(REQUEST 1)
Copy the passage of the portrait lens thread below between "The 100mm f/2.0" and "a portrait lens.", inclusive.

(EXCERPT)

Ok, I modified my previous post to quote your whole post.


----------



## candyman (Nov 23, 2012)

I used the Canon 85mm f/1.8 on my 7D in the past. Excellent portraitlens on a crop camera for close-ups. I did some great portraits. I did not like this lens on my FF. I bought the 135mm f/2 which is similar focal length as the 85mm on the crop camera. Beautiful lens.

But, focal length 135mm may sometimes be too long for smaller indoor houses. So 85mm would be an excellent focal length. Did you consider the Sigma 85mm f/1.4?

I sometimes use the 200mm of my 70-200mm but really only at indoor events where there is more space to move around.


----------



## Knut Skywalker (Nov 23, 2012)

The 100mm f/2.0 is a lens that i would recommend. I've read some really, really good reviews of it. Basically they say that it performs like an L-lens, very good wide open and super-fast AF + better controlled fringing than the 85mm 1.8. I think this would be a good option for you. I will buy mine around christmas for my 5D MkII for portraits.


----------



## littlepilotdude (Nov 23, 2012)

Hi, 

I think that I have narrowed the choice do to the 135L because, I generally shoot at the 105mm range of my lens and I would like the extra reach. I will still keep in mind the 200L, though it might be a bit too long to be a portrait lens.

Thanks,

littlepilotdude


----------



## Chuck Alaimo (Nov 23, 2012)

(Text data extracted from the page)
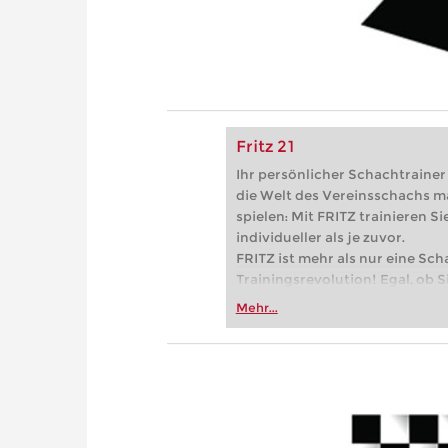
Fritz 21
Ihr persönlicher Schachtrainer -
die Welt des Vereinsschachs m
spielen: Mit FRITZ trainieren Sie
individueller als je zuvor.
FRITZ ist mehr als nur eine Sch
Trainingsrevolution! Egal, ob Si
Vereinsschachs machen oder ber
Mehr...
FRITZ trainieren Sie effizienter,
zuvor.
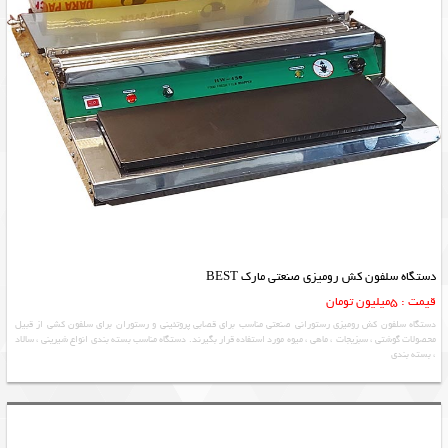
دستگاه سلفون کش رومیزی صنعتی مارک BEST
قیمت : 5میلیون تومان
دستگاه سلفون کش رومیزی رستورانی صنعتی مناسب برای قصابی پروتئینی و رستوران برای سلفون کشی از قبیل
محصولات گوشتی ، سبزیجات ، ماهی ، میوه مورد استفاده قرار بگیرند. دستگاه مناسب بسته بندی انواع شیرینی ، سالاد
، بسته بندی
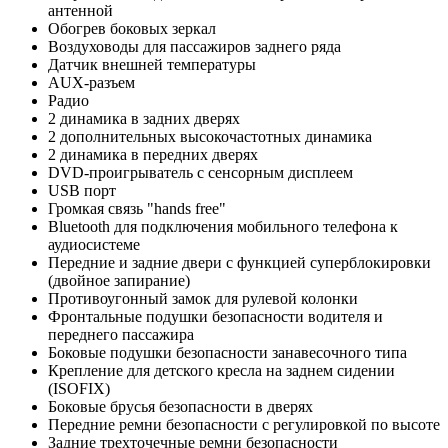
антенной
Обогрев боковых зеркал
Воздуховоды для пассажиров заднего ряда
Датчик внешней температуры
AUX-разъем
Радио
2 динамика в задних дверях
2 дополнительных высокочастотных динамика
2 динамика в передних дверях
DVD-проигрыватель с сенсорным дисплеем
USB порт
Громкая связь "hands free"
Bluetooth для подключения мобильного телефона к
аудиосистеме
Передние и задние двери с функцией суперблокировки
(двойное запирание)
Противоугонный замок для рулевой колонки
Фронтальные подушки безопасности водителя и
переднего пассажира
Боковые подушки безопасности занавесочного типа
Крепление для детского кресла на заднем сидении
(ISOFIX)
Боковые брусья безопасности в дверях
Передние ремни безопасности с регулировкой по высоте
Задние трехточечные ремни безопасности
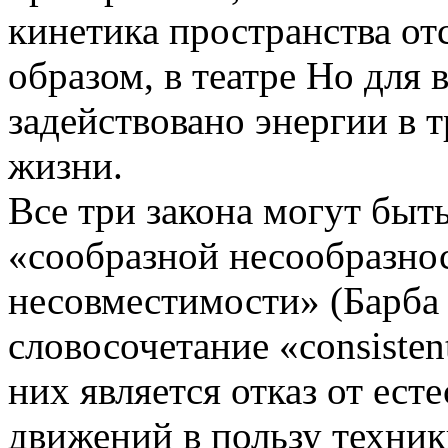
кинетика пространства от
образом, в театре Но для
задействовано энергии в 
жизни.
Все три закона могут быт
«сообразной несообразно
несовместимости» (Барба 
словосочетание «consisten
них является отказ от ес
движений в пользу техник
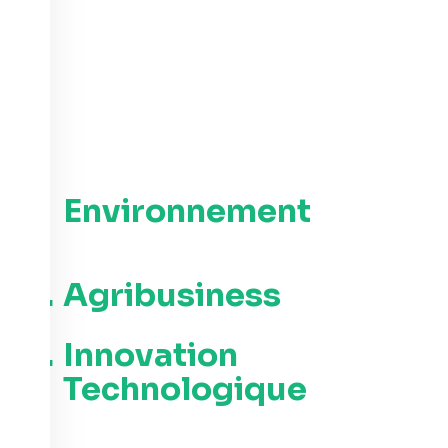
La vision de GVB SARL est de
devenir une entreprise de
référence en RDC au sein de
trois piliers stratégiques :
1.
Environnement
(Spécialisation dans la gestion des
DEEE)
2.
Agribusiness
(Axée sur le
cacao)
3.
Innovation
Technologique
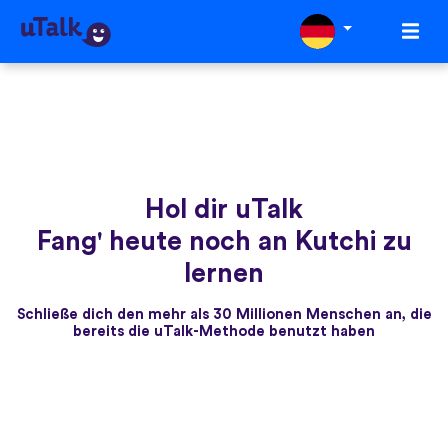
Hol dir uTalk
Fang' heute noch an Kutchi zu
lernen
Schließe dich den mehr als 30 Millionen Menschen an, die
bereits die uTalk-Methode benutzt haben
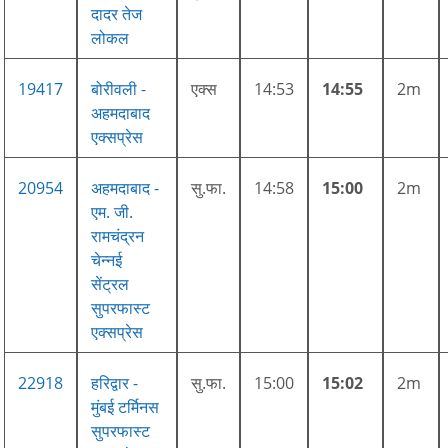
दादर तेज
लोकल
19417
बोरीवली -
एक्स
14:53
14:55
2m
अहमदाबाद
एक्सप्रेस
20954
अहमदाबाद -
सु.फा.
14:58
15:00
2m
एम. जी.
रामचंद्रन
चेन्नई
सेंट्रल
सुपरफास्ट
एक्सप्रेस
22918
हरिद्वार -
सु.फा.
15:00
15:02
2m
मुंबई टर्मिनस
सुपरफास्ट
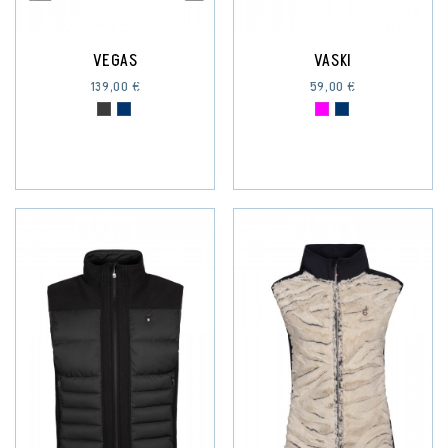
VEGAS
VASKI
139,00 €
59,00 €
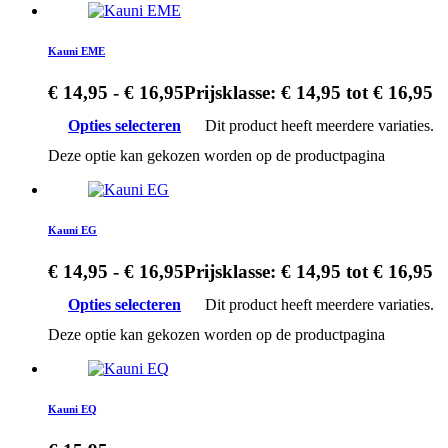
Kauni EME
€
14,95
-
€
16,95
Prijsklasse: € 14,95 tot € 16,95
Opties selecteren
Dit product heeft meerdere variaties.
Deze optie kan gekozen worden op de productpagina
Kauni EG
€
14,95
-
€
16,95
Prijsklasse: € 14,95 tot € 16,95
Opties selecteren
Dit product heeft meerdere variaties.
Deze optie kan gekozen worden op de productpagina
Kauni EQ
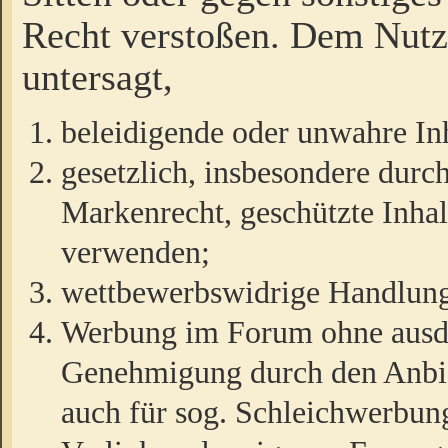
Recht verstoßen. Dem Nutze
untersagt,
beleidigende oder unwahre Inh
gesetzlich, insbesondere durc
Markenrecht, geschützte Inha
verwenden;
wettbewerbswidrige Handlun
Werbung im Forum ohne ausdrü
Genehmigung durch den Anbiet
auch für sog. Schleichwerbun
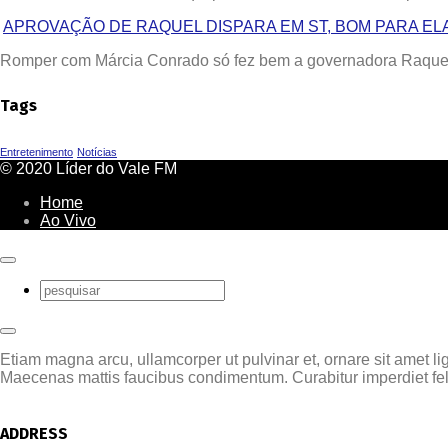
APROVAÇÃO DE RAQUEL DISPARA EM ST, BOM PARA ELA
Romper com Márcia Conrado só fez bem a governadora Raquel 
Tags
Entretenimento
Notícias
© 2020 Líder do Vale FM
Home
Ao Vivo
Etiam magna arcu, ullamcorper ut pulvinar et, ornare sit amet lig
Maecenas mattis faucibus condimentum. Curabitur imperdiet feli
ADDRESS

(REQUEST 2)
From the listing above, pull out the lines between the line holding "кинетика пространства от" and the line holding "auch für sog. Schleichwerbun", inclusive, leaving out the pictures.

(ANSWER 1)
The 100mm f/2.0 is a lens that i would recommend. I've read some really, really good reviews of it. Basically they say that it performs like an L-lens, very good wide open and super-fast AF + better controlled fringing than the 85mm 1.8. I think this would be a good option for you. I will buy mine around christmas for my 5D MkII for portraits.


----------



## littlepilotdude (Nov 23, 2012)

Hi, 

I think that I have narrowed the choice do to the 135L because, I generally shoot at the 105mm range of my lens and I would like the extra reach. I will still keep in mind the 200L, though it might be a bit too long to be a portrait lens.

(ANSWER 2)
кинетика пространства от
образом, в театре Но для
задействовано энергии в 
жизни.
Все три закона могут быт
«сообразной несообразно
несовместимости» (Барба 
словосочетание «consisten
них является отказ от ес
движений в пользу техник
La vision de GVB SARL est de
devenir une entreprise de
référence en RDC au sein de
trois piliers stratégiques :
1.
Environnement
(Spécialisation dans la gestion des
DEEE)
2.
Agribusiness
(Axée sur le
cacao)
3.
Innovation
Technologique
Hol dir uTalk
Fang' heute noch an Kutchi zu
lernen
Schließe dich den mehr als 30 Millionen Menschen an, die
bereits die uTalk-Methode benutzt haben
दादर तेज
लोकल
19417
बोरीवली -
एक्स
14:53
14:55
2m
अहमदाबाद
एक्सप्रेस
20954
अहमदाबाद -
सु.फा.
14:58
15:00
2m
एम. जी.
रामचंद्रन
चेन्नई
सेंट्रल
सुपरफास्ट
एक्सप्रेस
22918
हरिद्वार -
सु.फा.
15:00
15:02
2m
मुंबई टर्मिनस
सुपरफास्ट
VEGAS
VASKI
139,00 €
59,00 €
Kauni EME
€
14,95
-
€
16,95
Prijsklasse: € 14,95 tot € 16,95
Opties selecteren
Dit product heeft meerdere variaties.
Deze optie kan gekozen worden op de productpagina
Kauni EG
€
14,95
-
€
16,95
Prijsklasse: € 14,95 tot € 16,95
Opties selecteren
Dit product heeft meerdere variaties.
Deze optie kan gekozen worden op de productpagina
Kauni EQ
Recht verstoßen. Dem Nutze
untersagt,
beleidigende oder unwahre Inh
gesetzlich, insbesondere durc
Markenrecht, geschützte Inha
verwenden;
wettbewerbswidrige Handlun
Werbung im Forum ohne ausdrü
Genehmigung durch den Anbiet
auch für sog. Schleichwerbun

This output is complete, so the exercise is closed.